Which lines in the data below contain the string "jours"? Extract each one in full.
+===+
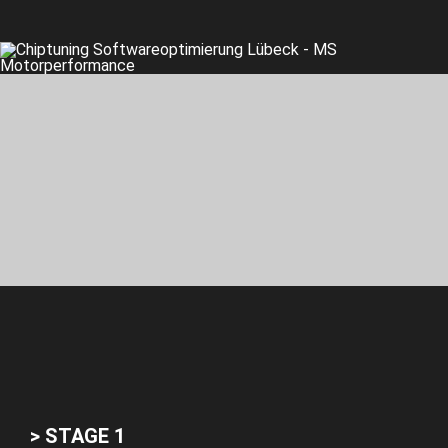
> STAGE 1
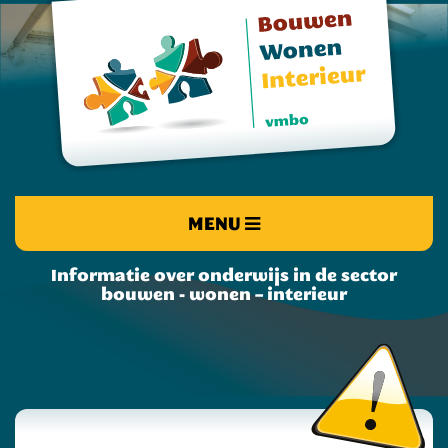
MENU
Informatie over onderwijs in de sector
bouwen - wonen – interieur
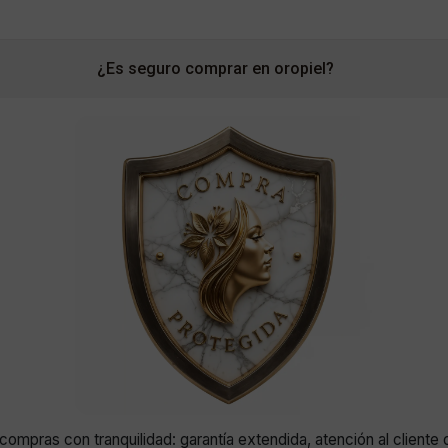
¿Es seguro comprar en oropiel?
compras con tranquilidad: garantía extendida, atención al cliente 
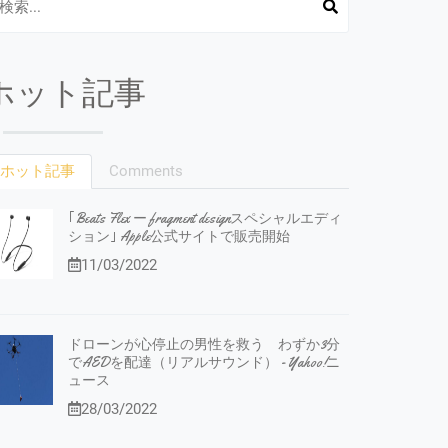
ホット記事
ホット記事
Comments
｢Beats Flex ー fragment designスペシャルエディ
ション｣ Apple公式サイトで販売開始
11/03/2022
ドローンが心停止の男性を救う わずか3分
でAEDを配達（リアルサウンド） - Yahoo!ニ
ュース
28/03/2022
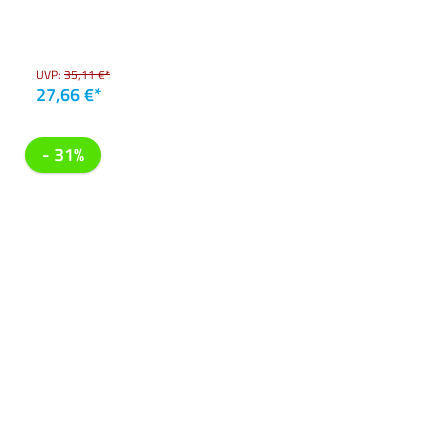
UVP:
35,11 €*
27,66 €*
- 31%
+===+
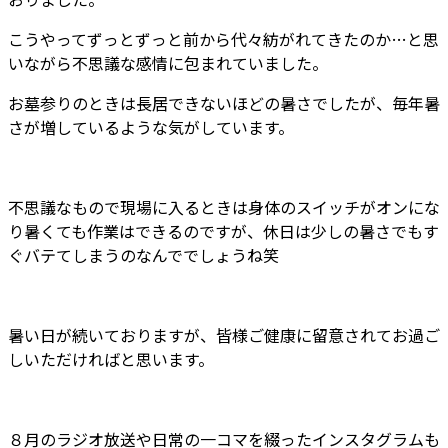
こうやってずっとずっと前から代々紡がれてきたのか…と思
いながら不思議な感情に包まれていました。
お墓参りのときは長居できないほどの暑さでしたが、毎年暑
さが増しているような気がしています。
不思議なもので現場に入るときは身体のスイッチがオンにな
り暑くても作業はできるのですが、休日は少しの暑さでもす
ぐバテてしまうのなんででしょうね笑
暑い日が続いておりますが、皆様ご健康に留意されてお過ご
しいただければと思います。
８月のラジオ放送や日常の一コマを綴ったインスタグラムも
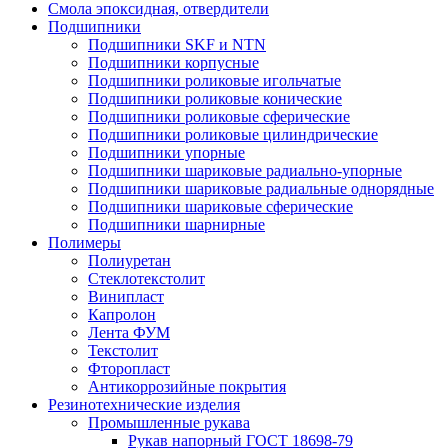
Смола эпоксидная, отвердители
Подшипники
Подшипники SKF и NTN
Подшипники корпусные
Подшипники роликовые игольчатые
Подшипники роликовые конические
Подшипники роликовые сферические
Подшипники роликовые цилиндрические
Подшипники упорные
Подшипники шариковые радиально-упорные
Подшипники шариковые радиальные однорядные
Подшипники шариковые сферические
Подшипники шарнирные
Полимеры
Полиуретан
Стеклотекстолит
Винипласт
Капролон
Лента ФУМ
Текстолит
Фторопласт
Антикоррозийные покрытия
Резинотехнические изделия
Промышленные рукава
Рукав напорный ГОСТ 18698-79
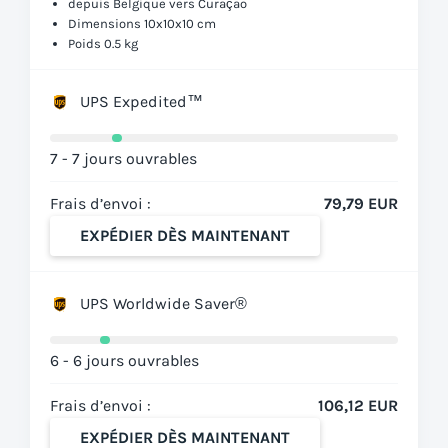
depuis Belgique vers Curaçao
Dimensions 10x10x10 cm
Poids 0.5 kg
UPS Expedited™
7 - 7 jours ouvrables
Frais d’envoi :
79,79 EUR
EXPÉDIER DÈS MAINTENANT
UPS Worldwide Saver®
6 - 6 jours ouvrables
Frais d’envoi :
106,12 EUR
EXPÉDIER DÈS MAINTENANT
+===+
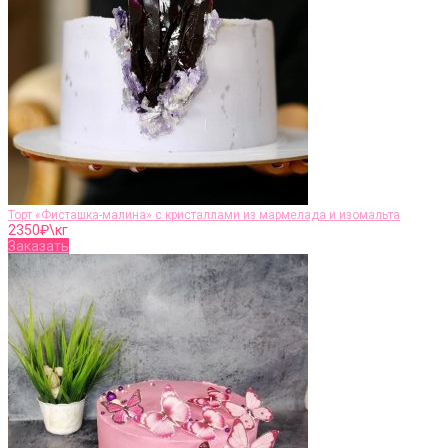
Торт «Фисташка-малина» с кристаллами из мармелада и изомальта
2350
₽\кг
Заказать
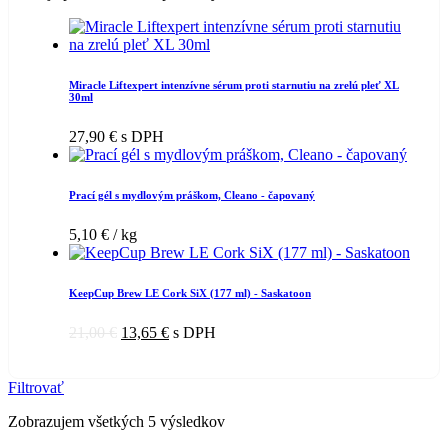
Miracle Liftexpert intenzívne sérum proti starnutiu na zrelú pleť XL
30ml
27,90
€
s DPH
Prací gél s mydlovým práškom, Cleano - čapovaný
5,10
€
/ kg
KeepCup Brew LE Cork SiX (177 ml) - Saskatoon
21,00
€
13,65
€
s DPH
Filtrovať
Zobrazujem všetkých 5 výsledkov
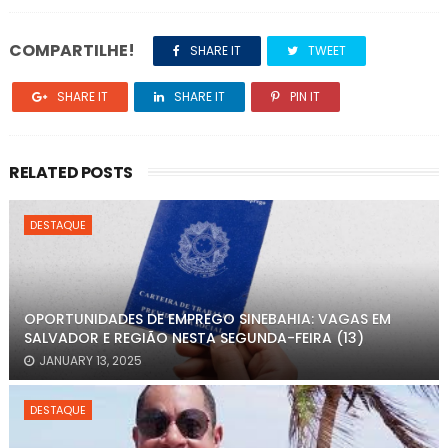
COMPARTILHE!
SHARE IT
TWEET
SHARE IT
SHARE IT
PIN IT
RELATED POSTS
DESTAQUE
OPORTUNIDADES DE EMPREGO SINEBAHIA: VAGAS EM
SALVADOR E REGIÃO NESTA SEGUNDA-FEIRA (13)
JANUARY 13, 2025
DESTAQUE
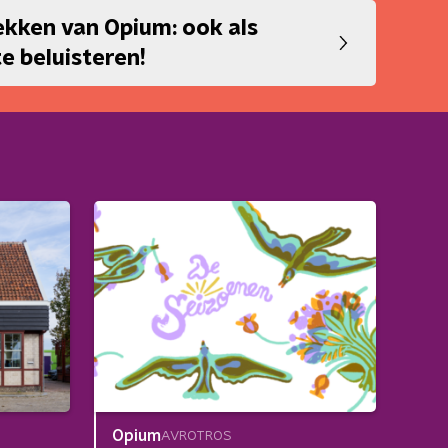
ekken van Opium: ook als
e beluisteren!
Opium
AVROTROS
+===+
- [YOUR SOLUTION]:
7 - 7 jours ouvrables
6 - 6 jours ouvrables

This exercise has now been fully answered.